El siglo de Torreón
Alumnos de varios grupos de la escuela secundaria Héroes Anónimos, de la colonia Nueva Santa Rosa de Gómez Palacio, Dgo., se lucieron al instalar un altar de muertos, en honor del profesor de esta institución, Dagoberto Hernández Gómez, quien falleció hace pocos meses.
Asesorados por la maestra Sandra Cecilia Gallegos Hernández y el director Félix Alonso Solís Márquez, los jovencitos, basándose en esta gran tradición mexicana que se celebra cada dos de noviembre, utilizaron, papel picado de llamativos colores, que es considerado como la representación de la alegría festiva del día; flores de cempasúchil, que son el ornato usual de los altares y el sepulcro, y esta es la flor que, por su aroma, sirve de guía a los espíritus al más allá; copal e incienso, elementos prehispánicos que limpian, purifican y santifican el ambiente.
Así mismo se colocaron velas, veladoras y ciros, elementos de luz que sirven de guía. El agua tiene una gran importancia ya que, entre otros significados, refleja la pureza del alma.
Los alumnos colocaron la comida favorita del profesor a quien se dedico el altar, el pan representa la eucaristía, aunque este elemento se le agregó por los sacerdotes católicos, después de la conquista.

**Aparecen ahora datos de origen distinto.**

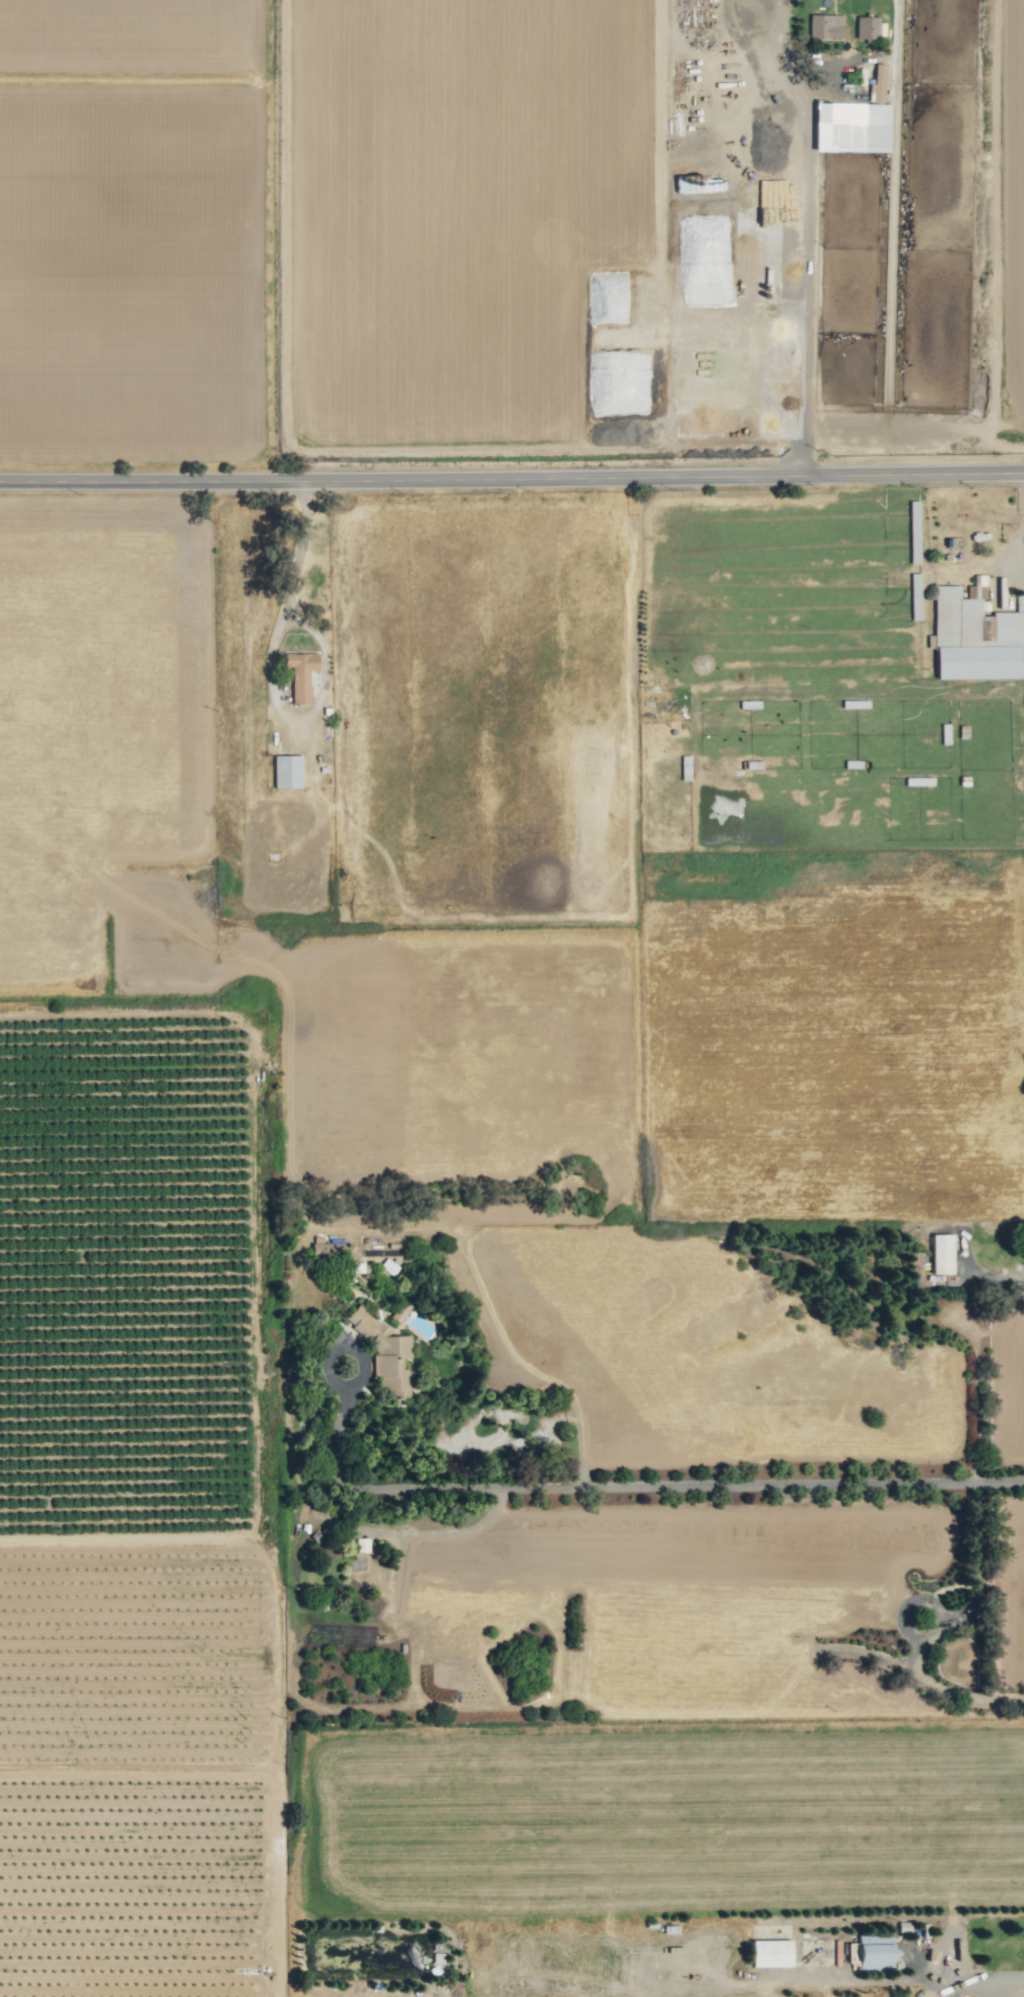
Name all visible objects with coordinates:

Un arco se colocó en la cúspide del altar el que simboliza la entrada al mundo de los muertos, este fue adornado con papel, flores y otros objetos que eran preferidos de quienes se nos adelantaron en el camino.
Los alumnos, se inscribieron en el concurso que convocó la presidencia municipal de esta ciudad, donde participan todas las escuelas que así lo desearon.
Recordemos que, a nivel nacional y mundial, este día, Pátzcuaro, Michoacán, es un ejemplo de esta tradición milenaria. ¡Conservemos nuestras tradiciones!